I actually have more cut words about Radic, the vampire fox in the story, than the number of words I put in the finished story. The first draft of Radic’s story I wrote back in 2018 had tension, but I never had a clear picture what was causing it. Radic didn’t have much agency and without a conflict to give that tension meaning, nothing came of the story. I wrote 1,452 words that went nowhere.

The second attempt at writing a story with Radic I wrote last fall. I had been wanting to revisit the character since I created him. This attempt also had tension, but the conflict I was focusing on was still poorly defined. This time I got up to 2,221 words plus some bits that that are like sketches. This draft introduced Ekrem as Radic’s valet, but he was only a foil for Radic. He didn’t have a lot of personality and I started wondering why he would work for a vampire. Ekrem here shows sympathy for Radic, but Radic’s focus was on other issues. I just couldn’t nail down what that was in my head or what the fox wanted.

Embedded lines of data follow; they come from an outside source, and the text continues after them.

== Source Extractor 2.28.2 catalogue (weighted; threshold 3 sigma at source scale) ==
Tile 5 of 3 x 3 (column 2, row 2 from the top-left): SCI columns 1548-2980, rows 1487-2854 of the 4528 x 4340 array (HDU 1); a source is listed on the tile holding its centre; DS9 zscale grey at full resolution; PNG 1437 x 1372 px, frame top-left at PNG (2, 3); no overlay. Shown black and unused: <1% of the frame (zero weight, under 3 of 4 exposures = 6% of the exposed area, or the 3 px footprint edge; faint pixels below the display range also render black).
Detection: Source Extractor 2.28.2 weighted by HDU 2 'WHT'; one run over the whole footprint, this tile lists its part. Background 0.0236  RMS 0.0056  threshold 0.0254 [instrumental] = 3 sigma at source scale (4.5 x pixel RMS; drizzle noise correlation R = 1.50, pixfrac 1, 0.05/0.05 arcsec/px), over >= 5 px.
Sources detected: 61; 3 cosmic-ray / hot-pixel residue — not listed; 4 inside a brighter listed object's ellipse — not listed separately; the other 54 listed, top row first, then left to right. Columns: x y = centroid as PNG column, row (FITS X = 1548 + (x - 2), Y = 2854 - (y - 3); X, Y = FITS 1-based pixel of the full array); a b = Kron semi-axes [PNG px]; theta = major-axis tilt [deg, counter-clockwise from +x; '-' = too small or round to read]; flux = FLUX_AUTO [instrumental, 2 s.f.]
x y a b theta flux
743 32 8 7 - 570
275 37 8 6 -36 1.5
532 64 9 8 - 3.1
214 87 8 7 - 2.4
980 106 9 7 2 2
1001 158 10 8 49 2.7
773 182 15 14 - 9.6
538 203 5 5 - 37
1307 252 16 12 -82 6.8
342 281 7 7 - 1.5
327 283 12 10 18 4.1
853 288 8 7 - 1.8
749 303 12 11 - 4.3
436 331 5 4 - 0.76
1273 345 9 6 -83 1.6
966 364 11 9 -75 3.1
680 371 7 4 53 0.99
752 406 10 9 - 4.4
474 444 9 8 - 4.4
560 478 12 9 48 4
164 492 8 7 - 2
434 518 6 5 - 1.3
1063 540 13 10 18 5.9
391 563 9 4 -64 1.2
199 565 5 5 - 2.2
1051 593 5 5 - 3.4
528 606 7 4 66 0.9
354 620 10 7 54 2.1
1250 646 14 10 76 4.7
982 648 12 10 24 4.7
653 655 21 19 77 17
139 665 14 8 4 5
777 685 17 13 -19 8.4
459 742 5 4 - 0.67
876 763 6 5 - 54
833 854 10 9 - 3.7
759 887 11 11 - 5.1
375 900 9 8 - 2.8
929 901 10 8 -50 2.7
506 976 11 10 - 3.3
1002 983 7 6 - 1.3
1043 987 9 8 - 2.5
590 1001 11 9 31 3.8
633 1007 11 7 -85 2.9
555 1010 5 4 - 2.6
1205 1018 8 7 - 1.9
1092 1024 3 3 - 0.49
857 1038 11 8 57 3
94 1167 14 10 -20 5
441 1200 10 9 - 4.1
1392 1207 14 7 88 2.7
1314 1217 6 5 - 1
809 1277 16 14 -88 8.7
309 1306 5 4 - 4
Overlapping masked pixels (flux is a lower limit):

Driving home after working on the story at a coffee shop, it hit me. What if Ekrem was in love with Radic, and Radic was in love with Ekrem? What if Radic had to hold back his curse as a vampire in order to make that work? That was an interesting conflict, and something for him to struggle with. Armed with this clear conflict, I sat down and wrote that out. At 1,171 words, it’s much shorter than my two previous attempts to write a story about Radic, but he also showed much more depth and emotion in this shorter piece than my previous attempts had contained. He had needs, he had wants, and he had the ability to destroy the person he loved always at his disposable. Only with a clear conflict was I able to do something with the character.

More and more, I’m finding knowing what my conflict is makes my stories much easier to write. In many of my older stories, I would start writing, looking for the conflict, and only when I found it, would the story take off. Even though in editing I tried to smooth out this seam, I think it’s obvious in some of my older writing that I started with an idea, and there is a visible point where I finally figured out where this story is going.

Even with having a defined conflict, there’s still room for improvisation. This month’s story, “The Tomb Guardian,” always was going to focus on someone who meets Anubis after dying protecting a tomb. I originally thought it would be an adult story, but just setting up the encounter and the conflict that entailed drove the story in a direction I didn’t anticipate. I took the initial scene and built from it on the fly, but that only worked because I had already committed in my head with what was pushing the story forward. Without this clear concept for the conflict, I wouldn’t have been able to write the piece.

I’m sure other writers work differently, but for me, without understanding the problem the characters are going to face when I start writing, I struggle to breathe life into my ideas.